Invention Title:

Method and System for a Parametric Speech Synthesis

Publication number:

US20240428778

Publication date:

2024-12-26

Section:

Physics

Class:

G10L13/10

Inventors:

Ophir Frieder Chevy Chase, MD, United States

Joe Garman Washington, DC, United States

Applicant:

Georgetown University Washington, DC, United States

Smart overview of the Invention

Parametric Speech Synthesis is a method designed to generate speech in any voice, language, and accent. The system utilizes a text-to-speech conversion process that includes a text converter, a machine-learning model, and a decoder. The text converter transforms input text into phonemes, which are then processed by the machine-learning model to produce acoustic features. These features are used by the decoder to create a speech signal that mimics the desired voice and language characteristics.

Background

Historically, speech synthesis has employed two main strategies: concatenative and parametric. Concatenative synthesis involves using pre-recorded speech segments, yielding high-quality but limited flexibility. In contrast, parametric synthesis requires less recorded data and allows for language transformation but offers lower quality. The growing demand for multilingual and personalized speech synthesis necessitates advancements in parametric methods to improve quality and flexibility.

System Components

The system comprises several key components:

Text Converter: Converts input text into phonemes using stored phonemes from various languages.
Machine-Learning Model: A neural network that stores voice patterns for multiple individuals and processes phonemes to generate acoustic features.
Decoder: Generates a speech signal from the acoustic features, simulating the speaker's voice in the desired language and accent.

Methodology

The process begins with training the system using speech corpora, which include recordings of spoken sentences with corresponding transcripts. Each recording is analyzed to identify phonemes through an automatic speech recognizer (ASR). The ASR converts speech signals into Mel-Frequency Cepstral Coefficients (MFCCs) and identifies phonemes per frame. This information trains a deep recurrent neural network (DRNN) to synthesize speech across various languages and speakers.

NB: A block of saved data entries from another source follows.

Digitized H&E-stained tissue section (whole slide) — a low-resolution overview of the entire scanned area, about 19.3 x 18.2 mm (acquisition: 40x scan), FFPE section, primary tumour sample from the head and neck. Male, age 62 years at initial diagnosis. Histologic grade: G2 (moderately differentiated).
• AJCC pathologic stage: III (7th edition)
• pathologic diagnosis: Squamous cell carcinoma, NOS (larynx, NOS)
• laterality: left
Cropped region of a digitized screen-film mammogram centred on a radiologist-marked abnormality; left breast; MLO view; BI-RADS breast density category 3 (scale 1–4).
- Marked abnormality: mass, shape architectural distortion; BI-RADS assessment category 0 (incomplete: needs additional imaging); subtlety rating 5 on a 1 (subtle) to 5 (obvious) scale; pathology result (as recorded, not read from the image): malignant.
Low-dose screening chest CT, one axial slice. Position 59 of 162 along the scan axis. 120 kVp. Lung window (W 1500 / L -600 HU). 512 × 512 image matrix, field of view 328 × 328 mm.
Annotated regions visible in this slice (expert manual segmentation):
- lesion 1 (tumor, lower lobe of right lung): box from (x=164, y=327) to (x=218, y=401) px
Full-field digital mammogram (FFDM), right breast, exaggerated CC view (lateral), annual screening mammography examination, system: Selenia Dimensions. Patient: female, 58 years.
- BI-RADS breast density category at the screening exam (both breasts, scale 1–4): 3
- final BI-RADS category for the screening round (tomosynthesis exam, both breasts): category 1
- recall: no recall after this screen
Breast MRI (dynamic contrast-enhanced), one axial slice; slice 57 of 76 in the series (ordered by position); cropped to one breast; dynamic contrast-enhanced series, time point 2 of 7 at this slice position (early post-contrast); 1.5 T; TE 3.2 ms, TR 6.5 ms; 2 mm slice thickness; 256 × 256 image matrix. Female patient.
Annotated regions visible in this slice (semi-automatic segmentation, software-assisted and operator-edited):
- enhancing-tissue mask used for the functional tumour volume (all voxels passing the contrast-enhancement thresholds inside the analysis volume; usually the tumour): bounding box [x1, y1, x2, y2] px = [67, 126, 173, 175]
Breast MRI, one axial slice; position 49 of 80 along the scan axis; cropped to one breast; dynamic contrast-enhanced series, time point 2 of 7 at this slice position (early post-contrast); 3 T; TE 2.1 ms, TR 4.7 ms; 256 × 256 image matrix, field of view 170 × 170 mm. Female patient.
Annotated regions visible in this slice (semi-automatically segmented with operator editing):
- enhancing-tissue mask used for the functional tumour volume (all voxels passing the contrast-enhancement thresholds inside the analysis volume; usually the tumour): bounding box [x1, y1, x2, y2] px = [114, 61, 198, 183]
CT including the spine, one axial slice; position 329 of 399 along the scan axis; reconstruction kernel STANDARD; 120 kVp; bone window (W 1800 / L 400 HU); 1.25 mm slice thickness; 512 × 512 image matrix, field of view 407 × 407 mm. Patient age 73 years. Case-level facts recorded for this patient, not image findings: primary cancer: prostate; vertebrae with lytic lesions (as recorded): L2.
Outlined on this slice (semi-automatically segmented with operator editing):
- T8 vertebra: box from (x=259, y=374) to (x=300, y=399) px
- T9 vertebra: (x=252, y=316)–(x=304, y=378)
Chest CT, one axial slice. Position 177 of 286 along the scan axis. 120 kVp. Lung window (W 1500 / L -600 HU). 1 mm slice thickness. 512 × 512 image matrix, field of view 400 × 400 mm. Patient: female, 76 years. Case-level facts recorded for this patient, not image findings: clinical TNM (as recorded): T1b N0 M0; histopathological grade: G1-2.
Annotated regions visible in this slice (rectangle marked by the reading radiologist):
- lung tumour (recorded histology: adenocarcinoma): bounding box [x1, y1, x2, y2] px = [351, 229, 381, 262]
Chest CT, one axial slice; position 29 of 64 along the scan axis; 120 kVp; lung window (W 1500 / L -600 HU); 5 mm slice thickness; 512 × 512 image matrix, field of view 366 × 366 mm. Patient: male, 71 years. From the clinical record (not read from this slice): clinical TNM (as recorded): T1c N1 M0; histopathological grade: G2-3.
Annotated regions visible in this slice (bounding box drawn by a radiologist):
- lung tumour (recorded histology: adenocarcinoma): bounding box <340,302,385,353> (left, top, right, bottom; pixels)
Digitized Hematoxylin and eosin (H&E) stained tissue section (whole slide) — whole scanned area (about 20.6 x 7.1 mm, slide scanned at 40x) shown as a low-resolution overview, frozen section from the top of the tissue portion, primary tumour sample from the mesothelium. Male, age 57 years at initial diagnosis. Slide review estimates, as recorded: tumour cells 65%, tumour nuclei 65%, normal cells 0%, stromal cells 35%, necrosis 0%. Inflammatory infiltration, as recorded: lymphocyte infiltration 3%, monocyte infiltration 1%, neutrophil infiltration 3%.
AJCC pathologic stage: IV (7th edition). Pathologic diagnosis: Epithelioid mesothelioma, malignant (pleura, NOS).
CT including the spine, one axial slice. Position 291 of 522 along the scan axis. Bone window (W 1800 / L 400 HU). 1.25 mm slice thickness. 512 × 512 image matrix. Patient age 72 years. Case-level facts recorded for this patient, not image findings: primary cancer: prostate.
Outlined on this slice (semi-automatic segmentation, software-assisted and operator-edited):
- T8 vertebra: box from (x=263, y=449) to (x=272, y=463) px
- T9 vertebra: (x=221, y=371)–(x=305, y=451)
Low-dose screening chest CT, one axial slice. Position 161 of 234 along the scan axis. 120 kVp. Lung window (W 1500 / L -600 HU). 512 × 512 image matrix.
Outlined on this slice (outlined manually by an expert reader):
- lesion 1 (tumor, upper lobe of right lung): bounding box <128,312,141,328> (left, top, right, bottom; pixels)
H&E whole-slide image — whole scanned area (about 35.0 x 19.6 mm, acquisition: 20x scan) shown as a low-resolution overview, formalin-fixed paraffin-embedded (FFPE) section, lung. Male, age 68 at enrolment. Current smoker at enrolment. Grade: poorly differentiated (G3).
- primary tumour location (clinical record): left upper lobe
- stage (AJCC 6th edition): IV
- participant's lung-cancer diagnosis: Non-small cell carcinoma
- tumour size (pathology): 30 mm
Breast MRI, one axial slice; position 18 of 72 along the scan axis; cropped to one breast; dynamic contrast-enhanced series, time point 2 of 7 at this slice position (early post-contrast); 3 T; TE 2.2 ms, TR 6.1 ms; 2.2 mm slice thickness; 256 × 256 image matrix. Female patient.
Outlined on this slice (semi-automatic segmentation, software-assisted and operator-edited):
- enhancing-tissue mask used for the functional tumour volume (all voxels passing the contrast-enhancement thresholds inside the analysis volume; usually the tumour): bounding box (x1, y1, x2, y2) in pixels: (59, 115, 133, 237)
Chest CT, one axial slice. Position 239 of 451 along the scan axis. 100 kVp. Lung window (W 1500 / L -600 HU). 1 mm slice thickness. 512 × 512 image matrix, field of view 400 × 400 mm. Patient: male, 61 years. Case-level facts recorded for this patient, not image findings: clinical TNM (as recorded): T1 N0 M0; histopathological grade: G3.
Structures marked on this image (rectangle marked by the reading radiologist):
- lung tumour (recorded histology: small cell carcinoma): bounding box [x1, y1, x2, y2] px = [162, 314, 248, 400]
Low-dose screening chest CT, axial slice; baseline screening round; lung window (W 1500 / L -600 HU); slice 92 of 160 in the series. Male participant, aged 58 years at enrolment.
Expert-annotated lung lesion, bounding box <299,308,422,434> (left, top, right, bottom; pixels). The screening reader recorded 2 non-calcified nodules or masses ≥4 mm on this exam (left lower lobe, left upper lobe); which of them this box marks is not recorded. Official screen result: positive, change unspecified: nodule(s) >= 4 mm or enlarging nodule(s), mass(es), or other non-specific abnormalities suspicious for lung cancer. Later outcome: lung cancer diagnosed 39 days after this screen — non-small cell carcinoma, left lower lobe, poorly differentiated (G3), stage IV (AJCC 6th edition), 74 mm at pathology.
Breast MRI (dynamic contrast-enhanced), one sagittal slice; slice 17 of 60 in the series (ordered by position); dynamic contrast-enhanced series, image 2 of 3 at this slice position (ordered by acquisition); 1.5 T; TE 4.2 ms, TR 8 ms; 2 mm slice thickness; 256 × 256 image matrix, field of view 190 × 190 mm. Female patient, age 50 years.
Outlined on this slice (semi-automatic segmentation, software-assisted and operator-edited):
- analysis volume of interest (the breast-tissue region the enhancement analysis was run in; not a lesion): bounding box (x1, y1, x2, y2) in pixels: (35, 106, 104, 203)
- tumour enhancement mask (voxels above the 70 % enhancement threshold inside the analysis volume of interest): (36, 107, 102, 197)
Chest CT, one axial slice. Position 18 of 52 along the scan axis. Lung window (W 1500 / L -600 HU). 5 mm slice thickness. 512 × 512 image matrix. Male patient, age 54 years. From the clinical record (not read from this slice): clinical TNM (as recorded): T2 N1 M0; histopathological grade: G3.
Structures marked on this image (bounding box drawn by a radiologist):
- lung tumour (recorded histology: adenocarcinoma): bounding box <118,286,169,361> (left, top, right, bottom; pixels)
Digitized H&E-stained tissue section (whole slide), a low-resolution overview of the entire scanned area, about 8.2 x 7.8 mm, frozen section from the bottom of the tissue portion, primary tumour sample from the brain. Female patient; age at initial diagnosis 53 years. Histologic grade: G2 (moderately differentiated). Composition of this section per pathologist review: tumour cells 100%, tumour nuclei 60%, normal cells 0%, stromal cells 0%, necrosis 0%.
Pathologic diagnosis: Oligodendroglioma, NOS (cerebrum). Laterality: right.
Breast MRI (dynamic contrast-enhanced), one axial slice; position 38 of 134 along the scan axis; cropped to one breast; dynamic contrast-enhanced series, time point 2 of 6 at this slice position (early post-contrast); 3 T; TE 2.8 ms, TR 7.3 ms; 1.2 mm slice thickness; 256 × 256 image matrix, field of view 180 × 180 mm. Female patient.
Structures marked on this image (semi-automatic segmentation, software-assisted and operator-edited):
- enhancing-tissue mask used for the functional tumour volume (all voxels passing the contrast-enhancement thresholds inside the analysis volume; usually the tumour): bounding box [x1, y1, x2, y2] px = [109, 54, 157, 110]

Applications and Flexibility

The disclosed systems offer significant flexibility by enabling voice synthesis in any language with any accent. The DRNN model allows for seamless integration of new languages and speakers without needing extensive data for each new addition. Potential applications include personalized voice instructions, reading aloud texts, and creating entertainment content in multiple languages. This approach simplifies the development of multilingual speech synthesis systems while maintaining high-quality output.